### Summary Statistics

Summary statistics provide a concise overview of a dataset's distribution. Here's a breakdown of the commonly calculated metrics:

**Central Tendency**
- **Mean**: The average value of the dataset. It's calculated by summing all values and dividing by the number of values.
- **Median**: The middle value in a dataset when the values are arranged in ascending order. It's a robust measure that's less sensitive to outliers than the mean.
- **Mode**: The most frequent value in the dataset. There can be one mode (unimodal), multiple modes (multimodal), or no mode.

**Dispersion**
- **Standard Deviation**: Measures the spread of the data around the mean. A higher standard deviation indicates greater variability.
- **Variance**: The square of the standard deviation.
- **Range**: The difference between the maximum and minimum values.
- **Interquartile Range (IQR)**: The difference between the 75th percentile (Q3) and the 25th percentile (Q1). It measures the spread of the middle 50% of the data.
---

**Category Name: Flow Duration and packet counts**

These are the features we will process in this notebook:
- Flow Duration: The total duration of the flow in seconds.
- Total Fwd Packet: The total number of packets sent from the source to the destination.
- Total Bwd packets: The total number of packets sent from the destination to the source.

In [1]:
# Importing important libraries 
import pandas as pd 
import numpy as np
import matplotlib.pyplot as plt
import seaborn as sns
import os 
import json 

In [2]:
# Functions 
# Update this code block to add more functions as per need
def read_data(data_path: str, usecols: list) -> pd.DataFrame:
    """
    This function reads the data from the data path
    """
    data = pd.read_csv(data_path, usecols=usecols)
    return data

**Data**

In [3]:
# Read data from filepath 
# This file path is for temporary usage (For EDA)
# It will be removed once the task is completed 

file_path = "dataset.csv"
# Columns in this category
columns_to_read = ['Flow Duration', 'Total Fwd Packet', 'Total Bwd packets']

# Read the data
try:
    data = read_data(file_path, usecols = columns_to_read)
    print(f"Successfully read {len(data.columns)} features")
except:
    print("File not found!")
    print("[INFO] Please place the dataset.csv in the directory for use!")

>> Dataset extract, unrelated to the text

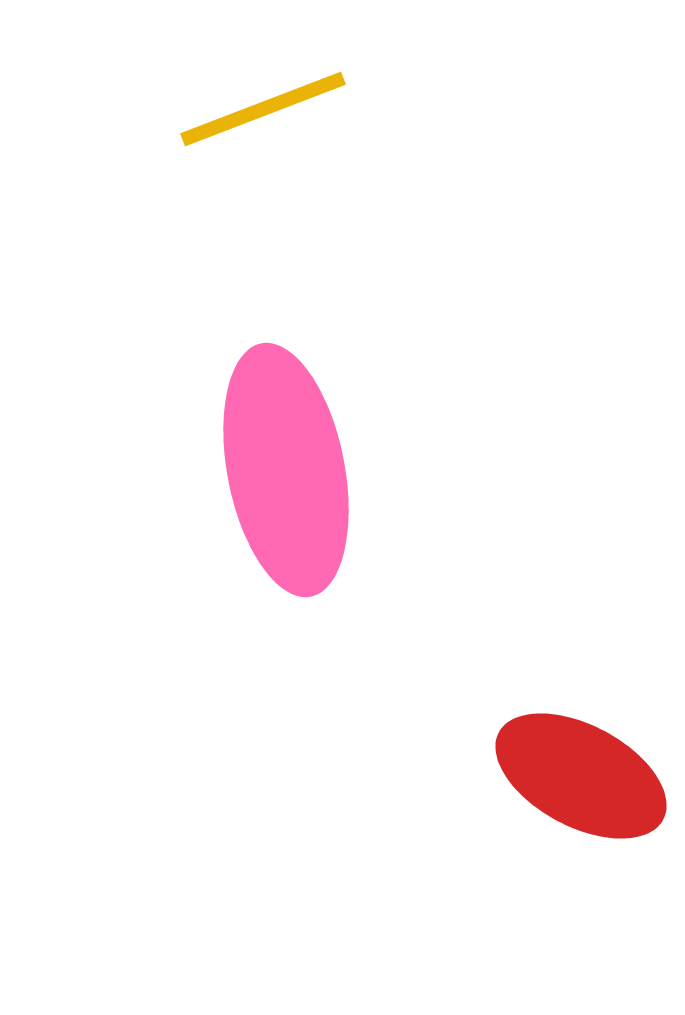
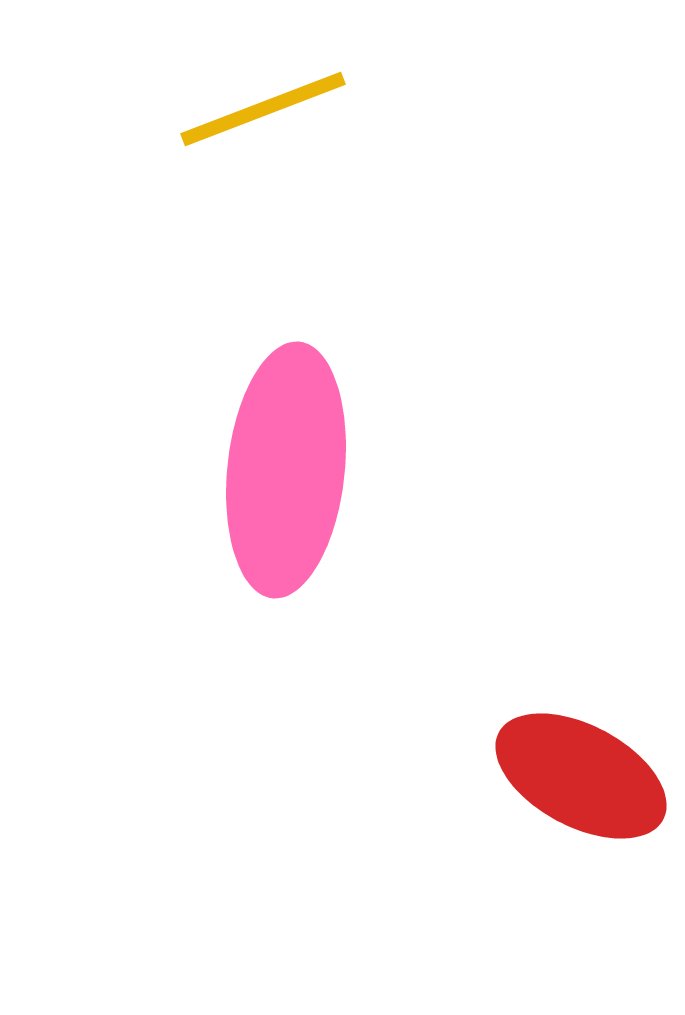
pink ellipse: rotated 17 degrees clockwise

Successfully read 3 features


**Analysis**

In [4]:
# Pandas Describe function
data.describe()

Unnamed: 0,Flow Duration,Total Fwd Packet,Total Bwd packets
count,3231475.0,3231475.0,3231475.0
mean,6954488.0,128.7863,105.7871
std,24543060.0,682.2713,586.3471
min,0.0,0.0,0.0
25%,7507.0,5.0,5.0
50%,37606.0,6.0,5.0
75%,129755.0,7.0,6.0
max,120000000.0,14621.0,17966.0


In [5]:
data.columns

Index(['Flow Duration', 'Total Fwd Packet', 'Total Bwd packets'], dtype='object')

In [7]:
data.info()

<class 'pandas.core.frame.DataFrame'>
RangeIndex: 3231475 entries, 0 to 3231474
Data columns (total 3 columns):
 #   Column             Dtype
---  ------             -----
 0   Flow Duration      int64
 1   Total Fwd Packet   int64
 2   Total Bwd packets  int64
dtypes: int64(3)
memory usage: 74.0 MB


In [8]:
# Unique values 
data.nunique()

Flow Duration        616643
Total Fwd Packet       5819
Total Bwd packets      6137
dtype: int64

> Flow Duration has 6 lakh + unique values indicating the duration is diverse

> Total Fwd and Bwd Packets doesn't have many unique values suggesting it remains unchanged for many data points

In [9]:
data.describe()

Unnamed: 0,Flow Duration,Total Fwd Packet,Total Bwd packets
count,3231475.0,3231475.0,3231475.0
mean,6954488.0,128.7863,105.7871
std,24543060.0,682.2713,586.3471
min,0.0,0.0,0.0
25%,7507.0,5.0,5.0
50%,37606.0,6.0,5.0
75%,129755.0,7.0,6.0
max,120000000.0,14621.0,17966.0


> Flow Duration: Shows a wide range of values ranging bw 0 to 12 cr. 75% of the values are below 1.29 lakh (approx.), this column need to normalized for use 

> Total Fwd and Bwd packets shows the number of packets sent from forward and backward processes. For both these columns, the data points are similar and thus shows strong linear relationship.